[Document layout analysis data]
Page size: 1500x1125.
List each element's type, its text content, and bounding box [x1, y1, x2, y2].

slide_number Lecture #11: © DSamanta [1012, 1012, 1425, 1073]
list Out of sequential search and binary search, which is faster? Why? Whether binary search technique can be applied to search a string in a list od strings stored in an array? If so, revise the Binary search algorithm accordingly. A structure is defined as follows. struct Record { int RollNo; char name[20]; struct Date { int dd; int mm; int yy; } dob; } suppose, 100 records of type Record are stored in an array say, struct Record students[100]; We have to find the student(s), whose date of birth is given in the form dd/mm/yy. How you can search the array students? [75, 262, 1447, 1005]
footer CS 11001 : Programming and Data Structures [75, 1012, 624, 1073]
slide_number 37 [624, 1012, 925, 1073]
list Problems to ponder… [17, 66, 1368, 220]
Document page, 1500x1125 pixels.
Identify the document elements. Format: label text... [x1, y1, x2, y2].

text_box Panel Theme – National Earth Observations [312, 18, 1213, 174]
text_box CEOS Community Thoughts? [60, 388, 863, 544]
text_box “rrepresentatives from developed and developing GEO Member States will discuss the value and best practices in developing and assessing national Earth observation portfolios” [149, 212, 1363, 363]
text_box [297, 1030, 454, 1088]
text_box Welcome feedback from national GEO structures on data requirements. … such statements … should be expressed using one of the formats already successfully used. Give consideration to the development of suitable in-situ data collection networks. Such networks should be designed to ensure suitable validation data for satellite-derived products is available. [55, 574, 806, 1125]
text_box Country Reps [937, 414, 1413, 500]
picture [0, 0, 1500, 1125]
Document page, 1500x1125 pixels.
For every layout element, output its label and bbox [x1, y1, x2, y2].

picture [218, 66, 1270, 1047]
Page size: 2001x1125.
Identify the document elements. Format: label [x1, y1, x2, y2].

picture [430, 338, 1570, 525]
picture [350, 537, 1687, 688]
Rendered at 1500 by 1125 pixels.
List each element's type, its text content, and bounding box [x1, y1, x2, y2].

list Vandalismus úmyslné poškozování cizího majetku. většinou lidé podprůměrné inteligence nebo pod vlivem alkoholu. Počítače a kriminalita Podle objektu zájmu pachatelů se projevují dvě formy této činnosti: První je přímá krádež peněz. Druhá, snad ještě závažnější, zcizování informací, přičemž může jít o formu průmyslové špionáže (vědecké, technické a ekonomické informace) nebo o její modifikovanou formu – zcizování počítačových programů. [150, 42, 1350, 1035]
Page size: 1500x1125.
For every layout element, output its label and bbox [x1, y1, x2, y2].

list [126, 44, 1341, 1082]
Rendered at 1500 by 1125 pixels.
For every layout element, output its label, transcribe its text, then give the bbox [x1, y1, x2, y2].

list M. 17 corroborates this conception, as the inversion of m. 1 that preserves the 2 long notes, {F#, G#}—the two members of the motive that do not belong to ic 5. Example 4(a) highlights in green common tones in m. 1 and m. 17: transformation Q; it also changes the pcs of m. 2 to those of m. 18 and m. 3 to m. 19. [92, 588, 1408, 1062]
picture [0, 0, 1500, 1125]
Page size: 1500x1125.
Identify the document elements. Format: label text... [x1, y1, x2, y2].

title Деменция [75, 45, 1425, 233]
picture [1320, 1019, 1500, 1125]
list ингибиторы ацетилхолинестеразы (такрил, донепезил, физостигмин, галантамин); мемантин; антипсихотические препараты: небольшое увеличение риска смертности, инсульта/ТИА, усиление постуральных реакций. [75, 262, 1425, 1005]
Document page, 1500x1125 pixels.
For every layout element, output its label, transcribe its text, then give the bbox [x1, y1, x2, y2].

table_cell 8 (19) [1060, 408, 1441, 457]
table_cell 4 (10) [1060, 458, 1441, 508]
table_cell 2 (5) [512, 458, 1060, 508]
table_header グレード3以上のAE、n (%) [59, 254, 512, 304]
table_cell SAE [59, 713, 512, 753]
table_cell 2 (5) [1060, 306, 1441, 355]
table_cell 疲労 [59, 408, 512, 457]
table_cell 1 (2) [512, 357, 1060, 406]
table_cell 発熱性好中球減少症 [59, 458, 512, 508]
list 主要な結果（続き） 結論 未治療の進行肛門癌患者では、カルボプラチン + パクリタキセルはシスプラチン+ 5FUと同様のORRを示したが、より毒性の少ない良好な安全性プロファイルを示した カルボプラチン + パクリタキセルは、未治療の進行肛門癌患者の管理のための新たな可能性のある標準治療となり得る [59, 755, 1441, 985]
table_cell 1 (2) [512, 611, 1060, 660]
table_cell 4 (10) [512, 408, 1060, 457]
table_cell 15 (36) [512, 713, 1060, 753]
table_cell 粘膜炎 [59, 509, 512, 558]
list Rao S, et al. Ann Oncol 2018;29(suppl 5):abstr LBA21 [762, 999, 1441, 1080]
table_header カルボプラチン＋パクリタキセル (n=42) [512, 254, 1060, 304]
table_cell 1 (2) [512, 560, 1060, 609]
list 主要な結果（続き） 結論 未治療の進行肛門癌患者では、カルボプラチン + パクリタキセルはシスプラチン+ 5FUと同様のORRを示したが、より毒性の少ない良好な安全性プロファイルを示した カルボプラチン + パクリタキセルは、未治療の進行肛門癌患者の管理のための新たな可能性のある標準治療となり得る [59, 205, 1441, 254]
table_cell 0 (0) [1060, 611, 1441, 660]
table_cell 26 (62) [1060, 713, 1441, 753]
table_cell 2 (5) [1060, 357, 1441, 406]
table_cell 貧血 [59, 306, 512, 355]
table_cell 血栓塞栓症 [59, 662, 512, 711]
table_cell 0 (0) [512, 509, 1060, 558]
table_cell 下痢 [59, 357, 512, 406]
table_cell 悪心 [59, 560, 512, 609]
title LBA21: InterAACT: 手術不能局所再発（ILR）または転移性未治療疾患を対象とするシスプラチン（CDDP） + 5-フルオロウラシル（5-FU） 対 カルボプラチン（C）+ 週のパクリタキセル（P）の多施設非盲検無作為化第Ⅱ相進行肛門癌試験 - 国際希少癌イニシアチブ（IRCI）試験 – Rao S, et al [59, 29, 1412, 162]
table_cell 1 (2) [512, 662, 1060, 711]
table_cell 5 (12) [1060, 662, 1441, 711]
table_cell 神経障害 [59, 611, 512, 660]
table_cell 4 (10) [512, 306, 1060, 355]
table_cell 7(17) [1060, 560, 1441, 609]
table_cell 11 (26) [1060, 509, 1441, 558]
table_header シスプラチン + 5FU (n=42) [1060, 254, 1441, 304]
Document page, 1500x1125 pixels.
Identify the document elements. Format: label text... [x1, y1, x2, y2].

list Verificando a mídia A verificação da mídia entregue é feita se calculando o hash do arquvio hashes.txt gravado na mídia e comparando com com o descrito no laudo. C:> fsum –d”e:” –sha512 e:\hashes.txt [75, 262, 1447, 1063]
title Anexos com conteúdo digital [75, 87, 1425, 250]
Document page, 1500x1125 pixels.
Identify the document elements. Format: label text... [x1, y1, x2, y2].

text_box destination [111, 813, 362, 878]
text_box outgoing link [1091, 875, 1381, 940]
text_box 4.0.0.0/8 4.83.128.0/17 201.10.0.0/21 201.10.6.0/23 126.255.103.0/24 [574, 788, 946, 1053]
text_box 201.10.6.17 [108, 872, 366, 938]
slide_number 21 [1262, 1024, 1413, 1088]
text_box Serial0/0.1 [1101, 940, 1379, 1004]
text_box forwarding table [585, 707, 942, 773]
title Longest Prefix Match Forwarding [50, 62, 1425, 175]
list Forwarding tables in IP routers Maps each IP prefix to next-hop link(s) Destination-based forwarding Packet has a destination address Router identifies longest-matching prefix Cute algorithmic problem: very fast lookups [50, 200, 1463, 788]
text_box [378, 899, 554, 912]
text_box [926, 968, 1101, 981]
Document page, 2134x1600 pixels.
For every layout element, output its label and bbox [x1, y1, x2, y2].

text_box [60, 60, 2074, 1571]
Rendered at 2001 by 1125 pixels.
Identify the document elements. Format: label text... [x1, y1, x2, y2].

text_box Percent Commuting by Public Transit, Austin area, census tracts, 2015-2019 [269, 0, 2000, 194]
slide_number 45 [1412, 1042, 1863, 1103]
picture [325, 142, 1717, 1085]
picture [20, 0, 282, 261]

▶ [GOAL OF THE EXERCISE]
From the line holding "Document page, 2134x1600 pixels." down to the final line above, quote every line exactly and only those lines.

▶ [RESPONSE]
Document page, 2134x1600 pixels.
For every layout element, output its label and bbox [x1, y1, x2, y2].

text_box [60, 60, 2074, 1571]
Rendered at 2001 by 1125 pixels.
Identify the document elements. Format: label text... [x1, y1, x2, y2].

text_box Percent Commuting by Public Transit, Austin area, census tracts, 2015-2019 [269, 0, 2000, 194]
slide_number 45 [1412, 1042, 1863, 1103]
picture [325, 142, 1717, 1085]
picture [20, 0, 282, 261]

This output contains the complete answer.